── EXTRAIT PROPOSÉ ──

Mais je ne doute pas que vous ne soyez suffisamment curieux pour
essayer les opéras tout de même…
■ Le nom d'Hoffmann étant lui-même vendeur, on peut imaginer tous les
formats !
■■ Le concert-lecture bien sûr, par exemple avec sa musique de chambre
entre ses écrits. Mais attention au contraste entre la précision
évocatrice, les situations saisissantes de ses fictions, et la
conformité un peu lisse de ses compositions.
■■ L'écho, par exemple sa Messe
ou son Miserere en regards de bouts des Contes d'Hoffmann ou bien sûr de Don Giovanni.
■■ Un concert consacré aux
écrivains célèbres qui étaient également compositeurs, il y en a
quelques-uns (Nietzsche est tout à fait intéressant, Adorno pas
vraiment).
■■ D'une manière générale, il ne
serait pas très compliqué de glisser une piécette pour pimenter un
programme de l'époque, suscité la curiosité du public « oh, un truc
d'Hoffmann ».
Et aussi :
William Herschel (1738–1822).
Gaetano Valeri (1760–1822).
Maria Brizzi Giorgi.
Maria Frances Parke, dont c'est deux fois l'anniversaire cette année
(1772-1822).
Maria Hester Park (1775–1822).
Né en 1822
(200 ans de la naissance)

───
── RELEVÉ DES DONNÉES ──

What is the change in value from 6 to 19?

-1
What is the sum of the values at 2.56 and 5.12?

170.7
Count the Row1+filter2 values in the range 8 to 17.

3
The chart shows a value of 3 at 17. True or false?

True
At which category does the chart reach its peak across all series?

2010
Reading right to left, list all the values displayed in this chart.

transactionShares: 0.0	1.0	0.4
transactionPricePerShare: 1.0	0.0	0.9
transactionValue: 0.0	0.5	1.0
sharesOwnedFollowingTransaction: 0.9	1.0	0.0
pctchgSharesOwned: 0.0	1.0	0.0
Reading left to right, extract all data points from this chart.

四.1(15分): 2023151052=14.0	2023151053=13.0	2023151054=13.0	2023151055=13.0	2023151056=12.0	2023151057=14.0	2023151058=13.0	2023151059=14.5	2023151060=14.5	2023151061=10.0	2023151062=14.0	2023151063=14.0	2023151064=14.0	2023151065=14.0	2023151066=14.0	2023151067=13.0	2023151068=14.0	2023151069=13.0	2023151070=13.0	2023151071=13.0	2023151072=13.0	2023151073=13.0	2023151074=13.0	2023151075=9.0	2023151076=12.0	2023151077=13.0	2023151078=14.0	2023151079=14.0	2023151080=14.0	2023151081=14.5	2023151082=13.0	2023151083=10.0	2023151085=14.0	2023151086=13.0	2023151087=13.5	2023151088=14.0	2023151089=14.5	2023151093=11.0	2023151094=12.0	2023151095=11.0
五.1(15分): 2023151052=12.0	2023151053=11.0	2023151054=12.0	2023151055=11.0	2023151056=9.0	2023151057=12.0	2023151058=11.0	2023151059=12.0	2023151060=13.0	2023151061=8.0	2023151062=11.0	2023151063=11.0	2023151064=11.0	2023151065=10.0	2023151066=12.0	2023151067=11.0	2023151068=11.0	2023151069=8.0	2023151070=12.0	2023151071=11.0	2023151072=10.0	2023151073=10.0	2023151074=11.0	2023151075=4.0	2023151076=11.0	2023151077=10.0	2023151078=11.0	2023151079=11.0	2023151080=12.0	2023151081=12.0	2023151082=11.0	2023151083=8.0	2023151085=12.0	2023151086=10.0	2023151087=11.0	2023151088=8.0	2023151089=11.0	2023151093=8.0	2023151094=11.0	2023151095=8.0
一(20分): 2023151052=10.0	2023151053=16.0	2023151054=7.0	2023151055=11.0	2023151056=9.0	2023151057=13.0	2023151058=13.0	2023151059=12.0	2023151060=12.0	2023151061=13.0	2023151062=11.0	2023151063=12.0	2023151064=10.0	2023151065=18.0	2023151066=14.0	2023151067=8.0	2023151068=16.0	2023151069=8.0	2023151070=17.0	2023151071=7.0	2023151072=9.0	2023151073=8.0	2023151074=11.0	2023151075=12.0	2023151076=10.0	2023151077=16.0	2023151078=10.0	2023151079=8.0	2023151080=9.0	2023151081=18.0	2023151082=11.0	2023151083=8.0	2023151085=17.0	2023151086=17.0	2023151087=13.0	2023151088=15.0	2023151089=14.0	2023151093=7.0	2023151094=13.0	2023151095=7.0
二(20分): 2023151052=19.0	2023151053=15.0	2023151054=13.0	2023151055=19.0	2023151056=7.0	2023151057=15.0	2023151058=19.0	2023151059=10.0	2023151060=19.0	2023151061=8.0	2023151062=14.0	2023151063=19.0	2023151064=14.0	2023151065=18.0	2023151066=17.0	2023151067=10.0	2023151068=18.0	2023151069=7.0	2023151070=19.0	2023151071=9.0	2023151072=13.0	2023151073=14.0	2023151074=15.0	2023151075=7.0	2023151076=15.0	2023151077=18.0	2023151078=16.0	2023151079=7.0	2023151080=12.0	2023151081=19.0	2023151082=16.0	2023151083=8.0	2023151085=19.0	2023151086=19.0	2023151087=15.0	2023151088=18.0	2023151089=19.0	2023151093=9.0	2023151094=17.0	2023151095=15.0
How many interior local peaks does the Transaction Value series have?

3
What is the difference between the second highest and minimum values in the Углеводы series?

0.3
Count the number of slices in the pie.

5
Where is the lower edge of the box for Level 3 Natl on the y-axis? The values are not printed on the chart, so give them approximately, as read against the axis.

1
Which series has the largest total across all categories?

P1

───

## CONSIGNE A
Recopiez fidèlement le passage du texte sur Hoffmann qui commence aux mots « Mais je ne doute » et se termine après « de ses compositions. ».
## CONSIGNE B
Répondez brièvement à ces questions sur le texte sur Hoffmann.
(i) Quelles dates le texte donne-t-il pour William Herschel ?
(ii) Quelles deux œuvres d'Hoffmann le texte cite-t-il pour la formule de l'écho ?
(iii) Quel écrivain-compositeur le texte juge-t-il « tout à fait intéressant » ?

## RÉPONSE ATTENDUE A
Mais je ne doute pas que vous ne soyez suffisamment curieux pour
essayer les opéras tout de même…
■ Le nom d'Hoffmann étant lui-même vendeur, on peut imaginer tous les
formats !
■■ Le concert-lecture bien sûr, par exemple avec sa musique de chambre
entre ses écrits. Mais attention au contraste entre la précision
évocatrice, les situations saisissantes de ses fictions, et la
conformité un peu lisse de ses compositions.

## RÉPONSE ATTENDUE B
(i) 1738–1822.
(ii) Sa Messe et son Miserere.
(iii) Nietzsche.